*Текст для упражнения:*
⟨
Запрет Коммунистической партии Германии в ФРГ в 1956 г.: правовые и политические аспекты

Платошкин Η.Η.


В современной германской историографии много трудов, посвященных преследованию инакомыслия в ГДР. В то же время такие же процессы в ФРГ подробно не анализируются. Между тем именно ФРГ осуществила в 1956 г. запрет Коммунистической партии Германии – единственной политической силы страны, активно боровшейся с нацистским режимом.

Столпами идеологии созданного в 1949 г. сепаратного западногерманского государства были жесткий антикоммунизм и более чем мягкое отношение к 12-летнему периоду гитлеровского «тысячелетнего» рейха. Причем, как будет показано ниже, эти столпы как бы поддерживали друг друга, что было более чем естественно.

Антикоммунизм в начале и середине 1950-х гг. был явлением абсолютно нормальным для большинства капиталистических стран. В эти годы холодной войны правительства западных государств не жалели средств для дискредитации своего основного идеологического врага. В США действовал сенатор Маккарти, выискивавший «подрывные коммунистические элементы» в государственных структурах. Соратников Рузвельта заставляли каяться в не совершенных ими преступлениях. Людей доводили до инфарктов и самоубийств. Апогеем «охоты на ведьм» стала казнь в 1953 г. супругов Розенберг, обвиненных в шпионаже в пользу СССР. Массовые протесты во всем мире не помешали казнить на электрическом стуле женщину, не пожелавшую расстаться со своими политическими убеждениями.

ФРГ, естественно, не желала отставать от «старшего брата». Антикоммунизм в Западной Германии усиливался двумя факторами. Во-первых, стремлением дискредитировать ГДР – государство, которое, по мнению правящей в ФРГ партии ХДС, вообще не должно было существовать; во-вторых, бывшие члены НСДАП и просто враги «социалистов, евреев и масонов», которых всегда было более чем достаточно среди немецких чиновников, желали взять реванш за свой испуг 1945 г. Ведь тогда выходившие из тюрем и концлагерей коммунисты имели высокий моральный авторитет. Им трудно было смотреть в глаза, особенно если вспомнить собственный бесславный «трудовой путь» подавляющего большинства немецких госслужащих во времена национал-социализма.

23 ноября 1951 г. правительство ФРГ возбудило в Федеральном конституционном суде страны ходатайство о запрете Коммунистической партии Германии как «антиконституционной». При этом кабинет канцлера Аденауэра ссылался на 21-ю статью Основного закона (конституции) ФРГ, второй параграф которой гласил: «Партии, которые по своим целям или по поведению своих сторонников стремятся к тому, чтобы нанести ущерб свободному демократическому правопорядку или устранить его, или угрожать существованию Федеративной республики, являются антиконституционными. Решение об антиконституционности выносится Федеральным конституционным судом». Обращает на себя внимание «резиновая» формулировка западногерманской конституции: речь в ней шла даже не о поведении членов партии, а о неких «сторонниках». То есть достаточно было кому-нибудь громко заявить о симпатиях к КПГ и швырнуть камень в полицейского, чтобы дать повод для запрета партии.
⟩
*Список заданий:*
• 1. Перескажите в виде списка абзац текста о запрете КПГ, который начинается словами «Антикоммунизм в начале и середине 1950-х гг.». Сохраните его основные факты.
• 2. Продолжите текст о запрете КПГ, начав сразу после его последнего предложения.

*Исходные данные:*
⟨
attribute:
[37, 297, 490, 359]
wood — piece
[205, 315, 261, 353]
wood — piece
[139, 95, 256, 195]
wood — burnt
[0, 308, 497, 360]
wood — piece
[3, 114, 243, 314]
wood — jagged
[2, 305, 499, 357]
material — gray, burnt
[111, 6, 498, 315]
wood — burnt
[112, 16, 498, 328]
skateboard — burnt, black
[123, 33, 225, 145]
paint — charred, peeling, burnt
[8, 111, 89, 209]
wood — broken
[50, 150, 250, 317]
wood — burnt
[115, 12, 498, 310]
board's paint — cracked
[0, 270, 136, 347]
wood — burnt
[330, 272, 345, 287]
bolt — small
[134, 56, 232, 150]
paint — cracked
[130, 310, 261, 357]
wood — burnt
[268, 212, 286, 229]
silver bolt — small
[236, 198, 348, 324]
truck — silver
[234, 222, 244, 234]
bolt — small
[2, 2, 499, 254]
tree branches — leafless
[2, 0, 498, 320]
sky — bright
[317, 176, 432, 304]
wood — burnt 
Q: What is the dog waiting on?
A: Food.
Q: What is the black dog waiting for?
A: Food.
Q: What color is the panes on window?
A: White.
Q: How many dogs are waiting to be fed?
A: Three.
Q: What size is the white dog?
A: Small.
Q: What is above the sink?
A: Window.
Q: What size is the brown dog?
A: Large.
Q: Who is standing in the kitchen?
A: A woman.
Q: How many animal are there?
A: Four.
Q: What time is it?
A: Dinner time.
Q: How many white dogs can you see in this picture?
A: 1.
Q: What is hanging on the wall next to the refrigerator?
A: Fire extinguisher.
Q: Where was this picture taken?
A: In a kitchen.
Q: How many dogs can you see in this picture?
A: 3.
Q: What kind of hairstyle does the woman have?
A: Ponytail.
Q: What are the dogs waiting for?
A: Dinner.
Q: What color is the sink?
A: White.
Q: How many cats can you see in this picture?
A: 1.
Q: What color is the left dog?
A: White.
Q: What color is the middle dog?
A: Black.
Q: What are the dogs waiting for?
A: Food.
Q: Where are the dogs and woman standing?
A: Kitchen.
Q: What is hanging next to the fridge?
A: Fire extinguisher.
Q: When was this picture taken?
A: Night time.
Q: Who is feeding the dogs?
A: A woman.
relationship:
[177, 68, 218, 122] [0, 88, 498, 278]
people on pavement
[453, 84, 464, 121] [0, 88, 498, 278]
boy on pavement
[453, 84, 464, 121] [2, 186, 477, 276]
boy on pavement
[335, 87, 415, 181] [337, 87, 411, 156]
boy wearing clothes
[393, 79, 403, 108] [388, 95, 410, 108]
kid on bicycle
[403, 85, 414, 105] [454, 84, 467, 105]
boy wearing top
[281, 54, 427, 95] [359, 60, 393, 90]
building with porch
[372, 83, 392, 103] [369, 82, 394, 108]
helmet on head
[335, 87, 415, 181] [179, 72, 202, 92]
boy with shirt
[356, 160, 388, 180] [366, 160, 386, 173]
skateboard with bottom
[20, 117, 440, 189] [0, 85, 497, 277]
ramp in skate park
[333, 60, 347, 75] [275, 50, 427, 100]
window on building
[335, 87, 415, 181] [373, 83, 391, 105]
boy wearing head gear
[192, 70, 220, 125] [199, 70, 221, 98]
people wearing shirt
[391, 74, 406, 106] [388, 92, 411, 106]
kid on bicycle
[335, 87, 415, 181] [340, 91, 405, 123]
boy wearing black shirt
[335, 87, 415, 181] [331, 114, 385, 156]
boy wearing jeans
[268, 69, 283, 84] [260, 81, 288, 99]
⟩
*Ожидаемые результаты:*
• 1.
- В начале и середине 1950-х гг. антикоммунизм был нормой для большинства капиталистических стран.
- В годы холодной войны западные правительства не жалели средств на дискредитацию главного идеологического врага.
- В США сенатор Маккарти выискивал «подрывные коммунистические элементы» в государственных структурах. Соратников Рузвельта заставляли каяться в несовершённых преступлениях, а людей доводили до инфарктов и самоубийств.
- Апогеем «охоты на ведьм» стала казнь супругов Розенберг в 1953 г. по обвинению в шпионаже в пользу СССР. Массовые протесты по всему миру не помешали казнить женщину, которая не отказалась от своих политических убеждений.

• 2.
В качестве средства юридической расправы с коммунистами правительство Западной Германии использовало Федеральный конституционный суд, наделенный Основным законом ФРГ очень широкими полномочиями. Суд мог толковать любой закон страны на предмет соответствия конституции, и если он признавал какой-либо нормативный акт неконституционным, то это означало его автоматическую недействительность.

В 1950-е гг. конституционный суд ФРГ еще не обладал авторитетом беспристрастного арбитра, который он приобрел начиная с 1970-х гг. Дело было в персональном составе этого органа. Суд состоял из двух сенатов (т. е. судебных палат), члены которых избирались бундестагом (парламентом) и бундесратом (палатой земель) из списков, составленных правительством. Много писали о «надпартийности» суда, что было абсолютно неверно. 8 из 11 членов первого сената, занимавшегося «делом» КПГ, ранее служили в госаппарате правительства Аденауэра. Председатель конституционного суда Винтрих в прошлом был кандидатом от ХСС1 на выборах в Баварии. Во времена «третьего рейха» Винтрих служил судьей и в 1940 г. был рекомендован на пост члена верховного земельного суда. В представлении говорилось, что «национал-социалистические убеждения господина доктора Винтриха не вызывают никаких сомнений»2.

Еще более «колоритной» фигурой был министр внутренних дел ФРГ Роберт Лер, ведомство которого и подготовило ходатайство о запрете КПГ. В январе 1951 г. во время дебатов в бундестаге один из представителей фракции компартии обвинил Лера в том, что он помогал Гитлеру прийти к власти. Лер заявил в ответ, что готов сделать это еще раз3. Будучи в 1933 г. бургомистром Дюссельдорфа, Лер принял решение о расторжении городскими властями всех контрактов с магазинами и другими торговыми предприятиями, принадлежавшими евреям. Когда в ноябре 1950 г. правительство Аденауэра издало распоряжение об удалении с государственной службы членов компартии и других «подрывных» организаций (например, Общества германо-советской дружбы и Объединения лиц, преследовавшихся при нацизме), Лер так обосновал этот шаг: «Я надеюсь, что судебная практика постепенно будет равняться на выполнение того, чего мы действительно хотим… Кто ест наш хлеб и нам служит, должен быть нашим душой и телом. Кому это не подходит, пусть ищет других путей»4.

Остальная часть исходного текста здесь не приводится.